WHAT IS REQUIRED: Format each line of the listing below as a string in a single JSON array, one string per line, skipping any blank lines.

Collected data
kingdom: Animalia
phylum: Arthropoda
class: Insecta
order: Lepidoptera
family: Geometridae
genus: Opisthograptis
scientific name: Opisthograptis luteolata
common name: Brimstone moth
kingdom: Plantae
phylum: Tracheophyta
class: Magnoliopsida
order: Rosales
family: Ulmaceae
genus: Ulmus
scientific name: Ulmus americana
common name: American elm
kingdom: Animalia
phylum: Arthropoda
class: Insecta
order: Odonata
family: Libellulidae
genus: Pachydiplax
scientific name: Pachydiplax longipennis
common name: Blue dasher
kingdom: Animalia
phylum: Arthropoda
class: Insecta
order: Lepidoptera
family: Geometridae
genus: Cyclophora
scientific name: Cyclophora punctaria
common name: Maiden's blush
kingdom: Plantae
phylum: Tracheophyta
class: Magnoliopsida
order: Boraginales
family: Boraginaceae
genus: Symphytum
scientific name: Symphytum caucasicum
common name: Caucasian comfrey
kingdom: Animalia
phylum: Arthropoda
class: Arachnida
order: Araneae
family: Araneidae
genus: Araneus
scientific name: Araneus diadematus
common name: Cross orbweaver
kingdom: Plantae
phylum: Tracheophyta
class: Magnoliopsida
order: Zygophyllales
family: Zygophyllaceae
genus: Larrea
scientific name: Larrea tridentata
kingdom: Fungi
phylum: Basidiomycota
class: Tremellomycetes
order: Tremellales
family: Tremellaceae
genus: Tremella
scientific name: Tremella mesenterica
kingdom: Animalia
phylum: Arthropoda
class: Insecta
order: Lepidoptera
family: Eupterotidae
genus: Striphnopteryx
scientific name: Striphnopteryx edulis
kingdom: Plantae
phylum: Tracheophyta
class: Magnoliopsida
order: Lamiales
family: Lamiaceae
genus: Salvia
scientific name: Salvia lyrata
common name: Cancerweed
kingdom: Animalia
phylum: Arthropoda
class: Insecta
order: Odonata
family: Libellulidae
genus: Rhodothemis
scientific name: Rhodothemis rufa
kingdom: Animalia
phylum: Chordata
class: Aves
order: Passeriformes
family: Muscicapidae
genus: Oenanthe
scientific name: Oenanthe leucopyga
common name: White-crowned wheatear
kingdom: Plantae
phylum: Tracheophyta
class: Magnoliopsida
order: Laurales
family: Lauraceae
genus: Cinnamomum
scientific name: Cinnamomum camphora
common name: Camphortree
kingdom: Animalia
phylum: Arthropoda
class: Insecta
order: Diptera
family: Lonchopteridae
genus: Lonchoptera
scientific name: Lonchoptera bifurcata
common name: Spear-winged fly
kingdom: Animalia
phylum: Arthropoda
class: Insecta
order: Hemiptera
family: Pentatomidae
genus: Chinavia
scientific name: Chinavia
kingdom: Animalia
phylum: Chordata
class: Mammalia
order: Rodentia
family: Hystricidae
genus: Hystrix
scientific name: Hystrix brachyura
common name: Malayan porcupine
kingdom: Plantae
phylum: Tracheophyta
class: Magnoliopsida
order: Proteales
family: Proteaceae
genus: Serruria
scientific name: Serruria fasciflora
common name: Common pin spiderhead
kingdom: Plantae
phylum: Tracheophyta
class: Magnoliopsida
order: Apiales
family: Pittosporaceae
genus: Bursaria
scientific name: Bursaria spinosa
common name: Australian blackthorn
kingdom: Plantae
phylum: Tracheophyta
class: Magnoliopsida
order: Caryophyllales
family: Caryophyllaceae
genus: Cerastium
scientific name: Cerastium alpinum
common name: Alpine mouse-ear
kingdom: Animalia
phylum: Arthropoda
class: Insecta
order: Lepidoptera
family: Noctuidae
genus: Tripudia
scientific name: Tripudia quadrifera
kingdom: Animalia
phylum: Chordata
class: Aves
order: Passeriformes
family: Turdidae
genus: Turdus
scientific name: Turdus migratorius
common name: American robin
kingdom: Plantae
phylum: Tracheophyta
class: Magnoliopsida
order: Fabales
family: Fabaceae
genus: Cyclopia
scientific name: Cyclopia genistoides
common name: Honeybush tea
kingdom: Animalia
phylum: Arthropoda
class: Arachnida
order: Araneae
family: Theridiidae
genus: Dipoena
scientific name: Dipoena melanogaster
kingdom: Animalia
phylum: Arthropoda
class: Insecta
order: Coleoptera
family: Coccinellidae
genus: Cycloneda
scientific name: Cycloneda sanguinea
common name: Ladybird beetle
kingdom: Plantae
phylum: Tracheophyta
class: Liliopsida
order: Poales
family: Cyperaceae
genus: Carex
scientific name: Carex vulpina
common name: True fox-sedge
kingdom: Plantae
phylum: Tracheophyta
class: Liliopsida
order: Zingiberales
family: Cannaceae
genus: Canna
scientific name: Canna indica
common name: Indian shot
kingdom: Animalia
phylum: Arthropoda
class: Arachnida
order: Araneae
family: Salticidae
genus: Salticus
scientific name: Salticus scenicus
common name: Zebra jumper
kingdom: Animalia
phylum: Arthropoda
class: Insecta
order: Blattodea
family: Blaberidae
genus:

OUTPUT BELOW:
[
  "kingdom: Animalia",
  "phylum: Arthropoda",
  "class: Insecta",
  "order: Lepidoptera",
  "family: Geometridae",
  "genus: Opisthograptis",
  "scientific name: Opisthograptis luteolata",
  "common name: Brimstone moth",
  "kingdom: Plantae",
  "phylum: Tracheophyta",
  "class: Magnoliopsida",
  "order: Rosales",
  "family: Ulmaceae",
  "genus: Ulmus",
  "scientific name: Ulmus americana",
  "common name: American elm",
  "kingdom: Animalia",
  "phylum: Arthropoda",
  "class: Insecta",
  "order: Odonata",
  "family: Libellulidae",
  "genus: Pachydiplax",
  "scientific name: Pachydiplax longipennis",
  "common name: Blue dasher",
  "kingdom: Animalia",
  "phylum: Arthropoda",
  "class: Insecta",
  "order: Lepidoptera",
  "family: Geometridae",
  "genus: Cyclophora",
  "scientific name: Cyclophora punctaria",
  "common name: Maiden's blush",
  "kingdom: Plantae",
  "phylum: Tracheophyta",
  "class: Magnoliopsida",
  "order: Boraginales",
  "family: Boraginaceae",
  "genus: Symphytum",
  "scientific name: Symphytum caucasicum",
  "common name: Caucasian comfrey",
  "kingdom: Animalia",
  "phylum: Arthropoda",
  "class: Arachnida",
  "order: Araneae",
  "family: Araneidae",
  "genus: Araneus",
  "scientific name: Araneus diadematus",
  "common name: Cross orbweaver",
  "kingdom: Plantae",
  "phylum: Tracheophyta",
  "class: Magnoliopsida",
  "order: Zygophyllales",
  "family: Zygophyllaceae",
  "genus: Larrea",
  "scientific name: Larrea tridentata",
  "kingdom: Fungi",
  "phylum: Basidiomycota",
  "class: Tremellomycetes",
  "order: Tremellales",
  "family: Tremellaceae",
  "genus: Tremella",
  "scientific name: Tremella mesenterica",
  "kingdom: Animalia",
  "phylum: Arthropoda",
  "class: Insecta",
  "order: Lepidoptera",
  "family: Eupterotidae",
  "genus: Striphnopteryx",
  "scientific name: Striphnopteryx edulis",
  "kingdom: Plantae",
  "phylum: Tracheophyta",
  "class: Magnoliopsida",
  "order: Lamiales",
  "family: Lamiaceae",
  "genus: Salvia",
  "scientific name: Salvia lyrata",
  "common name: Cancerweed",
  "kingdom: Animalia",
  "phylum: Arthropoda",
  "class: Insecta",
  "order: Odonata",
  "family: Libellulidae",
  "genus: Rhodothemis",
  "scientific name: Rhodothemis rufa",
  "kingdom: Animalia",
  "phylum: Chordata",
  "class: Aves",
  "order: Passeriformes",
  "family: Muscicapidae",
  "genus: Oenanthe",
  "scientific name: Oenanthe leucopyga",
  "common name: White-crowned wheatear",
  "kingdom: Plantae",
  "phylum: Tracheophyta",
  "class: Magnoliopsida",
  "order: Laurales",
  "family: Lauraceae",
  "genus: Cinnamomum",
  "scientific name: Cinnamomum camphora",
  "common name: Camphortree",
  "kingdom: Animalia",
  "phylum: Arthropoda",
  "class: Insecta",
  "order: Diptera",
  "family: Lonchopteridae",
  "genus: Lonchoptera",
  "scientific name: Lonchoptera bifurcata",
  "common name: Spear-winged fly",
  "kingdom: Animalia",
  "phylum: Arthropoda",
  "class: Insecta",
  "order: Hemiptera",
  "family: Pentatomidae",
  "genus: Chinavia",
  "scientific name: Chinavia",
  "kingdom: Animalia",
  "phylum: Chordata",
  "class: Mammalia",
  "order: Rodentia",
  "family: Hystricidae",
  "genus: Hystrix",
  "scientific name: Hystrix brachyura",
  "common name: Malayan porcupine",
  "kingdom: Plantae",
  "phylum: Tracheophyta",
  "class: Magnoliopsida",
  "order: Proteales",
  "family: Proteaceae",
  "genus: Serruria",
  "scientific name: Serruria fasciflora",
  "common name: Common pin spiderhead",
  "kingdom: Plantae",
  "phylum: Tracheophyta",
  "class: Magnoliopsida",
  "order: Apiales",
  "family: Pittosporaceae",
  "genus: Bursaria",
  "scientific name: Bursaria spinosa",
  "common name: Australian blackthorn",
  "kingdom: Plantae",
  "phylum: Tracheophyta",
  "class: Magnoliopsida",
  "order: Caryophyllales",
  "family: Caryophyllaceae",
  "genus: Cerastium",
  "scientific name: Cerastium alpinum",
  "common name: Alpine mouse-ear",
  "kingdom: Animalia",
  "phylum: Arthropoda",
  "class: Insecta",
  "order: Lepidoptera",
  "family: Noctuidae",
  "genus: Tripudia",
  "scientific name: Tripudia quadrifera",
  "kingdom: Animalia",
  "phylum: Chordata",
  "class: Aves",
  "order: Passeriformes",
  "family: Turdidae",
  "genus: Turdus",
  "scientific name: Turdus migratorius",
  "common name: American robin",
  "kingdom: Plantae",
  "phylum: Tracheophyta",
  "class: Magnoliopsida",
  "order: Fabales",
  "family: Fabaceae",
  "genus: Cyclopia",
  "scientific name: Cyclopia genistoides",
  "common name: Honeybush tea",
  "kingdom: Animalia",
  "phylum: Arthropoda",
  "class: Arachnida",
  "order: Araneae",
  "family: Theridiidae",
  "genus: Dipoena",
  "scientific name: Dipoena melanogaster",
  "kingdom: Animalia",
  "phylum: Arthropoda",
  "class: Insecta",
  "order: Coleoptera",
  "family: Coccinellidae",
  "genus: Cycloneda",
  "scientific name: Cycloneda sanguinea",
  "common name: Ladybird beetle",
  "kingdom: Plantae",
  "phylum: Tracheophyta",
  "class: Liliopsida",
  "order: Poales",
  "family: Cyperaceae",
  "genus: Carex",
  "scientific name: Carex vulpina",
  "common name: True fox-sedge",
  "kingdom: Plantae",
  "phylum: Tracheophyta",
  "class: Liliopsida",
  "order: Zingiberales",
  "family: Cannaceae",
  "genus: Canna",
  "scientific name: Canna indica",
  "common name: Indian shot",
  "kingdom: Animalia",
  "phylum: Arthropoda",
  "class: Arachnida",
  "order: Araneae",
  "family: Salticidae",
  "genus: Salticus",
  "scientific name: Salticus scenicus",
  "common name: Zebra jumper",
  "kingdom: Animalia",
  "phylum: Arthropoda",
  "class: Insecta",
  "order: Blattodea",
  "family: Blaberidae",
  "genus:"
]